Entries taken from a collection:
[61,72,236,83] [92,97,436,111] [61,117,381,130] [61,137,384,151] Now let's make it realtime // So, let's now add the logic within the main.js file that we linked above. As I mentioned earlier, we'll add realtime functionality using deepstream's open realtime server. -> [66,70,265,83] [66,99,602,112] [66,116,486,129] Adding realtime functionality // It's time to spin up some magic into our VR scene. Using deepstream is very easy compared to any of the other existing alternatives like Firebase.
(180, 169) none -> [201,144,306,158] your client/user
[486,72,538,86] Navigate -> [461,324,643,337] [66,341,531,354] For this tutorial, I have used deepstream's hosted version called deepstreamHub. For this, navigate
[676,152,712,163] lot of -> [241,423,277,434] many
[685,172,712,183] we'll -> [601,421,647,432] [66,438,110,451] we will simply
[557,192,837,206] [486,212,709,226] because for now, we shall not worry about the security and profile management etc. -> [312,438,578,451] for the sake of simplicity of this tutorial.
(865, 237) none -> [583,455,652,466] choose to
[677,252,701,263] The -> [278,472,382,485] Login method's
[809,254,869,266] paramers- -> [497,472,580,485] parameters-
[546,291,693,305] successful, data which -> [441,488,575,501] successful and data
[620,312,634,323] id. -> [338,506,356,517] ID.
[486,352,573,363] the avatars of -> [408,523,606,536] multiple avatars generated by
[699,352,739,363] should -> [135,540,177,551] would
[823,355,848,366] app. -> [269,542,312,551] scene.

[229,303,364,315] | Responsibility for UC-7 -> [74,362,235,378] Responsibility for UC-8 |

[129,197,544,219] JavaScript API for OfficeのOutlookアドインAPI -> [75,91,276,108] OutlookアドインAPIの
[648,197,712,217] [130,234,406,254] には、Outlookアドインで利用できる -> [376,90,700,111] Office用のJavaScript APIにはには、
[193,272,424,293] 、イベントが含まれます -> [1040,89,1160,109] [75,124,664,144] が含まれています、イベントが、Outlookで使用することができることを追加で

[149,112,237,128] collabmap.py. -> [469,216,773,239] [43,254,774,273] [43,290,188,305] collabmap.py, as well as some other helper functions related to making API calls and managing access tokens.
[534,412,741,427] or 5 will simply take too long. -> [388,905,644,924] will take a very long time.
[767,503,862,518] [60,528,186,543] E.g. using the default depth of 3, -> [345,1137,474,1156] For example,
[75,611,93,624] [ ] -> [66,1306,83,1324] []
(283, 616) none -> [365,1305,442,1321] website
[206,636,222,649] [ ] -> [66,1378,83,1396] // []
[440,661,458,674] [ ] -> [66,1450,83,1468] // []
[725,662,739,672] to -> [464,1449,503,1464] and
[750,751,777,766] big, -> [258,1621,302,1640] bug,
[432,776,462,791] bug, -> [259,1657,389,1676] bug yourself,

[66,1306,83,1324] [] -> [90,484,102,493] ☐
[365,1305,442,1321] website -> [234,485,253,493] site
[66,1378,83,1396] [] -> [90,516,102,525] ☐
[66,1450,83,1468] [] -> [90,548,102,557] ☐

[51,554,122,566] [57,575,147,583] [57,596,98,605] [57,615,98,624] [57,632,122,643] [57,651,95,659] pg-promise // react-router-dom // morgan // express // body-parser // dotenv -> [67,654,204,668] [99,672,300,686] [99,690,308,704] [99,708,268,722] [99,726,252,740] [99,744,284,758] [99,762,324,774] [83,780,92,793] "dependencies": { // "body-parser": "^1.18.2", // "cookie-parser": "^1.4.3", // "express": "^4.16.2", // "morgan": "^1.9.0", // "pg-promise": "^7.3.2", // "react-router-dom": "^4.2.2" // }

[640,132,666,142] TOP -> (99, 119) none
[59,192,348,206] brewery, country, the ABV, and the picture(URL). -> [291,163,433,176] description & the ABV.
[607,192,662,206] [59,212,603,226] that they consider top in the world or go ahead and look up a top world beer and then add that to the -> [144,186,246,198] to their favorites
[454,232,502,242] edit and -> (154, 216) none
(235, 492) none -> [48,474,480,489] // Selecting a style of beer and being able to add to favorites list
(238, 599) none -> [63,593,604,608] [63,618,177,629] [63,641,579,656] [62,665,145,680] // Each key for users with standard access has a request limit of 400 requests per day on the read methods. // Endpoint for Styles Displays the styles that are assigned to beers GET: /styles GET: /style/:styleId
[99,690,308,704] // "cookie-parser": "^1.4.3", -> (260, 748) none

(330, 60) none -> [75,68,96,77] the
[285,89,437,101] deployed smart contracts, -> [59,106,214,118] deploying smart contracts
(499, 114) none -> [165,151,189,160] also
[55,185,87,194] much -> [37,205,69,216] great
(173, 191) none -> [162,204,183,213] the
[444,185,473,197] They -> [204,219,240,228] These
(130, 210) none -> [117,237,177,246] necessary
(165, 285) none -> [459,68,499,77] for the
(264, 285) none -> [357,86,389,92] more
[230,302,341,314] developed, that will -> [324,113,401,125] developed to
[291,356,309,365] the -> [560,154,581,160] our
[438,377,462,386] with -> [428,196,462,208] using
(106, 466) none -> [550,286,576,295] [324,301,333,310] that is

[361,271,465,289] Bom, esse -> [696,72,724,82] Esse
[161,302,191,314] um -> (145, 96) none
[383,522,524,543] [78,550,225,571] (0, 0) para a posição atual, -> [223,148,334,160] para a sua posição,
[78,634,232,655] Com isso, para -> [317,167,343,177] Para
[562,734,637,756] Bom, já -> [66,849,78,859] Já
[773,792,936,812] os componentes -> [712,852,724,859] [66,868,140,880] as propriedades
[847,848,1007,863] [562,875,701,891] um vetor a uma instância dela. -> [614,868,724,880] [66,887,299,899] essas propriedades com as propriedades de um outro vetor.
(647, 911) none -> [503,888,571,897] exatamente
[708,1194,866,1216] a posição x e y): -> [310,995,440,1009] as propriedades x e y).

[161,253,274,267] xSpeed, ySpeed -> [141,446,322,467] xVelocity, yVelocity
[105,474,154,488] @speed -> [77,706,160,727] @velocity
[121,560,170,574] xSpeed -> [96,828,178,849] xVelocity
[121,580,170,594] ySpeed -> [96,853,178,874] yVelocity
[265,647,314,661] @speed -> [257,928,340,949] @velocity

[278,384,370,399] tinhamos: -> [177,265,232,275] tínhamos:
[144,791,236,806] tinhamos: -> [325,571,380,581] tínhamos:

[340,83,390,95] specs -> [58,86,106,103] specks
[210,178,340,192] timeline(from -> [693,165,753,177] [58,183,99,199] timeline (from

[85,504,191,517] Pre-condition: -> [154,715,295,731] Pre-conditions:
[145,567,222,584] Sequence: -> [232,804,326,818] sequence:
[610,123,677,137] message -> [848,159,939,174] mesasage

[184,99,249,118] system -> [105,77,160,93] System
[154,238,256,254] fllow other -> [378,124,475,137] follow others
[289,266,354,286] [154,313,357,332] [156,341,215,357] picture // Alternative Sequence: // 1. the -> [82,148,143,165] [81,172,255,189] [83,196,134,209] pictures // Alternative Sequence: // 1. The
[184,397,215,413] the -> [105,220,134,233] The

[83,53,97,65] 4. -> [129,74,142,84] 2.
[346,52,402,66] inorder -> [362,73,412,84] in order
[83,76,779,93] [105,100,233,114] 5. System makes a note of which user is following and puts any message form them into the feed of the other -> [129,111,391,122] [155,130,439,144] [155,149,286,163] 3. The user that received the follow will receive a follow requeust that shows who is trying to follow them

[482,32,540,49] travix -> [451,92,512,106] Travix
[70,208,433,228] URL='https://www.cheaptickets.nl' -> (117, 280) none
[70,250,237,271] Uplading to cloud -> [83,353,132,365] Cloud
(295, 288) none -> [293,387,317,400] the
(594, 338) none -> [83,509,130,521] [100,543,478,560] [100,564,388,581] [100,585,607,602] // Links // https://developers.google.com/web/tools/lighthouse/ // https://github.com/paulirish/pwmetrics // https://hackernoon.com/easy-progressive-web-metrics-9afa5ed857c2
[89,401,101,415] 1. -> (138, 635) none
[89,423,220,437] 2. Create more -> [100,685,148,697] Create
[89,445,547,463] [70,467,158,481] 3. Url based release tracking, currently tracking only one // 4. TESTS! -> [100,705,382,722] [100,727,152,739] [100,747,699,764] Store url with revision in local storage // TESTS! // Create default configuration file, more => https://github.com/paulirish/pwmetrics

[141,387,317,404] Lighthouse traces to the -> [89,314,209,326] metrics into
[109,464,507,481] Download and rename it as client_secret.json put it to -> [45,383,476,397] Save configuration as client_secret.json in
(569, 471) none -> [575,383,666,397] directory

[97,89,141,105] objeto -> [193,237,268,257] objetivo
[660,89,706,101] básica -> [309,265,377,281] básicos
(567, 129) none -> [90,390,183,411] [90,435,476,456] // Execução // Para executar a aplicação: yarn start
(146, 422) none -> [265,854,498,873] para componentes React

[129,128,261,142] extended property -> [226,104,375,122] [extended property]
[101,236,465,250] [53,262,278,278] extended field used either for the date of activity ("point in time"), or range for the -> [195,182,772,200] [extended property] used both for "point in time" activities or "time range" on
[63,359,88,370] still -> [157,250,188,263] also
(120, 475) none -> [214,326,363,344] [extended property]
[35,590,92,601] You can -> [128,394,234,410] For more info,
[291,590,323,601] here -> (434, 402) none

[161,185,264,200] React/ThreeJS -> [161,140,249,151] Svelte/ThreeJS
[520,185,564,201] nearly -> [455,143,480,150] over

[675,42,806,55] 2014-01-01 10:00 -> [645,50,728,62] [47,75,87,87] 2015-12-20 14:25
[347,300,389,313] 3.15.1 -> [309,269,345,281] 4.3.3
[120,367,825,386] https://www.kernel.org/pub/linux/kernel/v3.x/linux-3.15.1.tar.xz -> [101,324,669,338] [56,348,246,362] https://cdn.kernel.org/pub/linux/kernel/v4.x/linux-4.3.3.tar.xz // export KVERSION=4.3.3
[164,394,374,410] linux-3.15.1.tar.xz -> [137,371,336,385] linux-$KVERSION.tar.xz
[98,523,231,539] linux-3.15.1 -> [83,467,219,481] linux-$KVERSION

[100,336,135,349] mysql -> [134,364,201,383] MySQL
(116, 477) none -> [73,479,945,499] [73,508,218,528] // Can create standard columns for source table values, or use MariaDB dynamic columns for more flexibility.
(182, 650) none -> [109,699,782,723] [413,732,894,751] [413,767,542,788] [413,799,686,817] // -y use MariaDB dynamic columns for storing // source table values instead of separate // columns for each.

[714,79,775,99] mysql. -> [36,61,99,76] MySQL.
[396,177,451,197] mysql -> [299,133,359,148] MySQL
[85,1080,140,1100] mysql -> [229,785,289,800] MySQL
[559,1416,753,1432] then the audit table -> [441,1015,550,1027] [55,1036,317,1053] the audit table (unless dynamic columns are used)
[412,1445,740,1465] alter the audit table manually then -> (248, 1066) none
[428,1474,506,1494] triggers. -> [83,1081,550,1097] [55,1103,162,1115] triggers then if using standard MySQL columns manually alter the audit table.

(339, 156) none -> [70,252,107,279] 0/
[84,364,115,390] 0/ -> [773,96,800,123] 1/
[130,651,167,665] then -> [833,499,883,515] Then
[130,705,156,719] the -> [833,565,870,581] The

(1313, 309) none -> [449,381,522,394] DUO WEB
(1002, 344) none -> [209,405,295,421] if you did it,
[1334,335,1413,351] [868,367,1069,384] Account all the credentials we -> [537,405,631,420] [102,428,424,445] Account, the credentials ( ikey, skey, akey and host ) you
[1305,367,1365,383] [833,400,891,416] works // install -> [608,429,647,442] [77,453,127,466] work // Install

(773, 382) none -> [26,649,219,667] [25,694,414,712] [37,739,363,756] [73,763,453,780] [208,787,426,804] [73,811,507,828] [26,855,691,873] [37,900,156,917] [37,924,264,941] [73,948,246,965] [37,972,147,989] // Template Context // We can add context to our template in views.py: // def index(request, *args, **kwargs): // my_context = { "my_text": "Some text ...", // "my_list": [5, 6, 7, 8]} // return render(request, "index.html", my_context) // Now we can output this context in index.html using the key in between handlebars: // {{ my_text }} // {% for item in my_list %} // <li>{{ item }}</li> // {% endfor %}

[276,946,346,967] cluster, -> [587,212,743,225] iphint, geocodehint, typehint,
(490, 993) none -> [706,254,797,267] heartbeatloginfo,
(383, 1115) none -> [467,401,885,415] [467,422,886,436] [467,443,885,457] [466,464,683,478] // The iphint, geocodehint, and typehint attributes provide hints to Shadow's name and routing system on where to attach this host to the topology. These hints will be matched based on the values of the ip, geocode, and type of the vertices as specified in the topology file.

→ Problem to work on:
Starting at the line above that contains "[66,1306,83,1324] [] -> [90,484,102,493] ☐", write out each line exactly until the line that contains "[640,132,666,142] TOP -> (99, 119) none" has been written, and stop there.

→ Task solution:
[66,1306,83,1324] [] -> [90,484,102,493] ☐
[365,1305,442,1321] website -> [234,485,253,493] site
[66,1378,83,1396] [] -> [90,516,102,525] ☐
[66,1450,83,1468] [] -> [90,548,102,557] ☐

[51,554,122,566] [57,575,147,583] [57,596,98,605] [57,615,98,624] [57,632,122,643] [57,651,95,659] pg-promise // react-router-dom // morgan // express // body-parser // dotenv -> [67,654,204,668] [99,672,300,686] [99,690,308,704] [99,708,268,722] [99,726,252,740] [99,744,284,758] [99,762,324,774] [83,780,92,793] "dependencies": { // "body-parser": "^1.18.2", // "cookie-parser": "^1.4.3", // "express": "^4.16.2", // "morgan": "^1.9.0", // "pg-promise": "^7.3.2", // "react-router-dom": "^4.2.2" // }

[640,132,666,142] TOP -> (99, 119) none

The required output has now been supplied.